MYKOLAIV — Russia continues to bombard residential areas of Mykolaiv, Ukraine’s major shipbuilding city 50 kilometers west of the front line.
At 9.45 a.m., on July 29, Russian cluster munition killed at least five people and injured at least seven more. Those killed and injured were standing in a small square next to a bus stop.
Anna, 40, who lives nearby, told the Kyiv Independent that the square was crowded because it was a bread distribution point.
“There was an explosion - people began to fall, some began to lie down, some tried to hide behind the trees,” she said.
“People came running from the side where they gave out bread, saying there are five dead and a lot of injured,” Anna added.
In the background, two aging volunteers were still clearing the lifeless bodies of a man and a woman, lying near a pool of blood and a shattered-glass car.
Russian murders
A white van with a “Gruz 200” sign, the military code for “dead bodies,” was parked on the site of the Russian attack, leaving no doubt about the everyday tragedy that unfolded this morning.
“I hope the people who pushed the button are aware of the sorrow they bring,” Mykolaiv Mayor Oleksandr Sienkevych said following the attack.
Oleksiy, a 60-year-old local resident, told the Kyiv Independent on the site that he was standing outside and went into the basement as the air raid sirens went on. Immediately after he went inside the city was bombarded.
“One explosion and another. And then there was dust. And glass and debris flew everywhere. And the explosions went on. I didn’t even count, you know, it’s somehow so spontaneous, you can’t count,” he said.
Read also: Villages destroyed, people killed as Russians bombard Ukraine’s south
After the explosions stopped, Oleksiy says he went outside and saw that four people were lying.
“They just laid there without moving. One man was behind the poplars, right here, right there,” Oleksiy showed around the square.
Oleksiy says that multiple explosions were caused by cluster munition, something later confirmed by local authorities.
Serhiy Matvienko, a doctor responsible for the wounded, told the Kyiv Independent that most injured are in intensive care.
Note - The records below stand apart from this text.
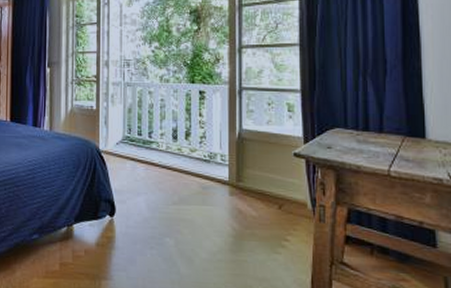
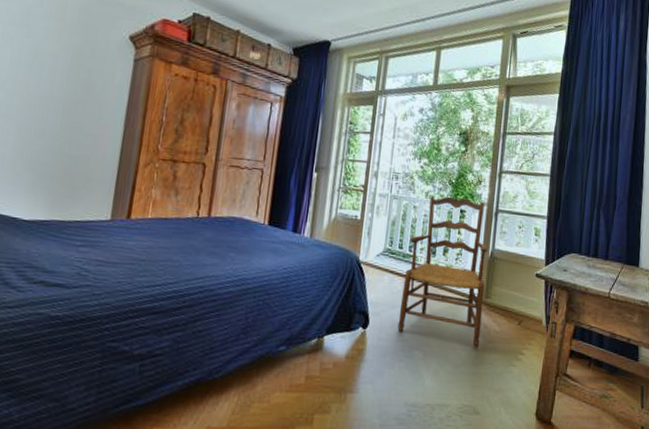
armchair: none [145,78,236,236] -> present [397,196,488,350]

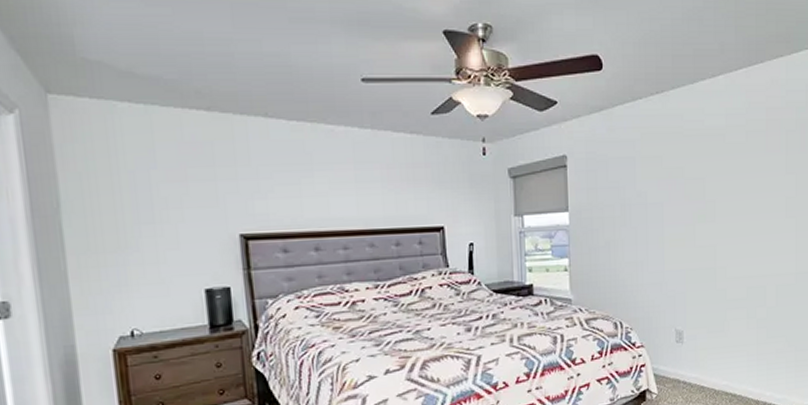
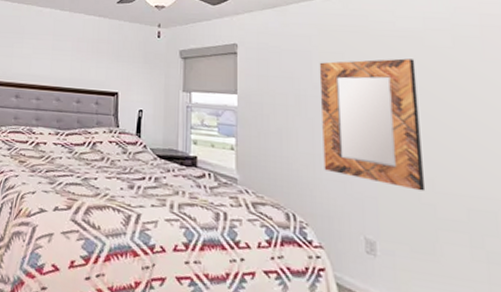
home mirror: none [641,157,720,280] -> present [319,58,426,191]

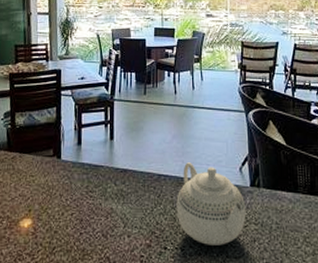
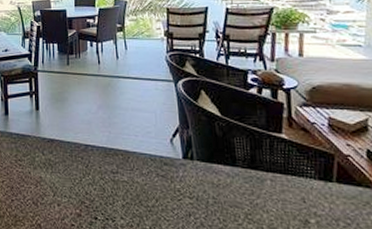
teapot: present [176,162,246,245] -> none [105,133,180,218]

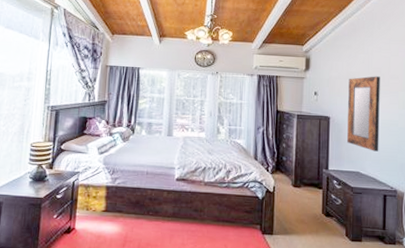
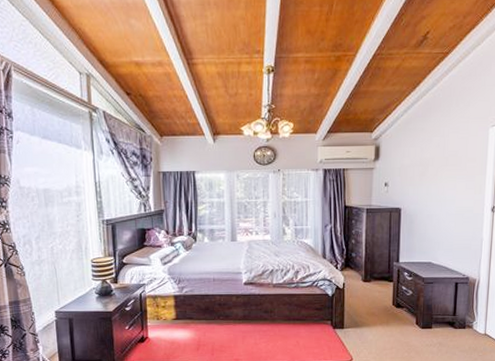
home mirror: present [347,76,380,152] -> none [419,160,456,240]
Three teams of specialists had to be called to Hospital number five, located not far from the bombardment.
Matvienko says the wounds resulted from an attack carried out with cluster bombs, set to do maximum damage during a busy morning.
“The bombardment took place in a crowded place, on a weekday, with many people,” he said.
Among the injured, a father and his daughter have been admitted to intensive care.
“The father covered his daughter during the explosion; he is more seriously injured. He is now in the operating room,” Matvienko said. The 21-year-old daughter has an open fracture of the femur.
They were walking their dog when the bomb hit. The dog was killed on the spot.
Mykolaiv, home to 480,000 people before the war, has been witnessing intense bombing since the early days of Russia's full-scale invasion.
On July 19, Sienkevych had already reported that Russian forces had bombed the same Korabelnyi District, injuring two with cluster bombs.
Siren alerts blare out almost every hour, with Russians usually hitting the city in the morning.
Read also: What would a Ukrainian counter-offensive in Kherson look like?
For Mykolaiv Oblast Governor Vitaliy Kim, it’s payback for Ukraine’s firm resistance and potential counter-offensive efforts in the neighboring Kherson Oblast.
“Russians are going crazy because they’re under pressure,” he said on July 29.
Ukrainian troops are eager to return the neighboring Russian-occupied Kherson, located 60 kilometers east of Mykolaiv.
President Volodymyr Zelensky said the military must establish a plan to de-occupy Ukraine’s south as its seaside regions are vital to the national economy, Defense Minister Oleksiy Reznikov said in a recent interview.
Ukraine has already launched small-scale campaigns in Kherson Oblast to counter Russia’s large-scale offensive in the Donbas.
As a result, Ukraine has retaken 44 villages and towns previously occupied by Russia, according to Ukraine’s military administration in Kherson Oblast.